→ **PROBLEM**
Only one stretch of the listing below is wanted: the line with "see this article for example" and all lines after it. Reproduce that stretch exactly.

→ **GIVEN DATA**

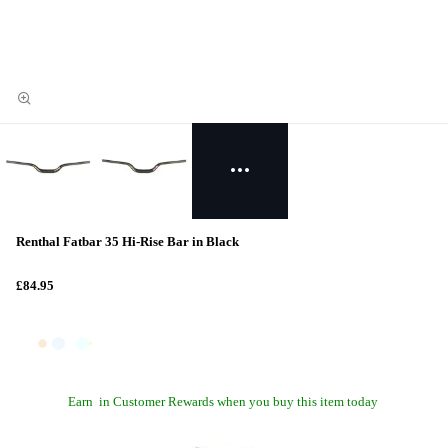
Renthal Fatbar 35 Hi-Rise Bar in Black
£84.95
Earn
in Customer Rewards when you buy this item today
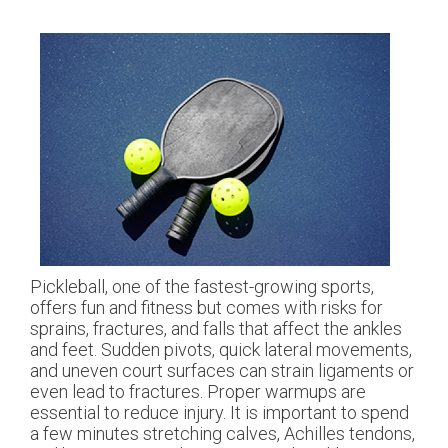
Pickleball, one of the fastest-growing sports,
offers fun and fitness but comes with risks for
sprains, fractures, and falls that affect the ankles
and feet. Sudden pivots, quick lateral movements,
and uneven court surfaces can strain ligaments or
even lead to fractures. Proper warmups are
essential to reduce injury. It is important to spend
a few minutes stretching calves, Achilles tendons,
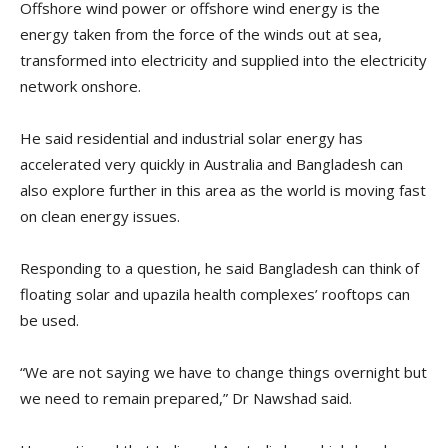
Offshore wind power or offshore wind energy is the
energy taken from the force of the winds out at sea,
transformed into electricity and supplied into the electricity
network onshore.
He said residential and industrial solar energy has
accelerated very quickly in Australia and Bangladesh can
also explore further in this area as the world is moving fast
on clean energy issues.
Responding to a question, he said Bangladesh can think of
floating solar and upazila health complexes’ rooftops can
be used.
“We are not saying we have to change things overnight but
we need to remain prepared,” Dr Nawshad said.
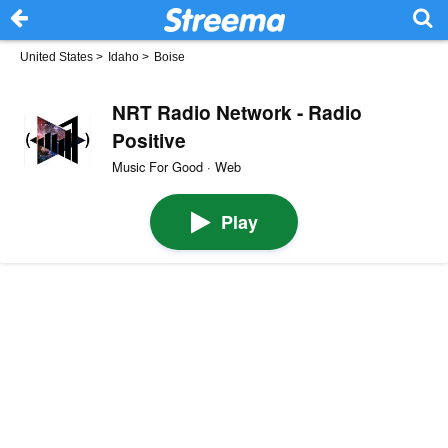
United States
>
Idaho
>
Boise
NRT Radio Network - Radio
Positive
Music For Good · Web
Play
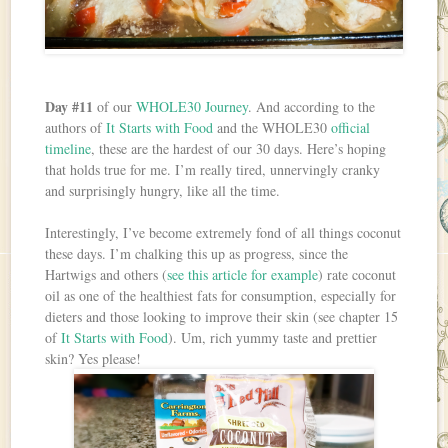
Day #11
of our
WHOLE30 Journey
. And according to the
authors of
It Starts with Food
and the WHOLE30
official
timeline
, these are the hardest of our 30 days. Here’s hoping
that holds true for me. I’m really tired, unnervingly cranky
and surprisingly hungry, like all the time.
Interestingly, I’ve become extremely fond of all things coconut
these days. I’m chalking this up as progress, since the
Hartwigs and others (
see this article for example
) rate coconut
oil as one of the healthiest fats for consumption, especially for
dieters and those looking to improve their skin (see chapter 15
of
It Starts with Food
). Um, rich yummy taste and prettier
skin? Yes please!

→ **WRITTEN SOLUTION**
see this article for example
) rate coconut
oil as one of the healthiest fats for consumption, especially for
dieters and those looking to improve their skin (see chapter 15
of
It Starts with Food
). Um, rich yummy taste and prettier
skin? Yes please!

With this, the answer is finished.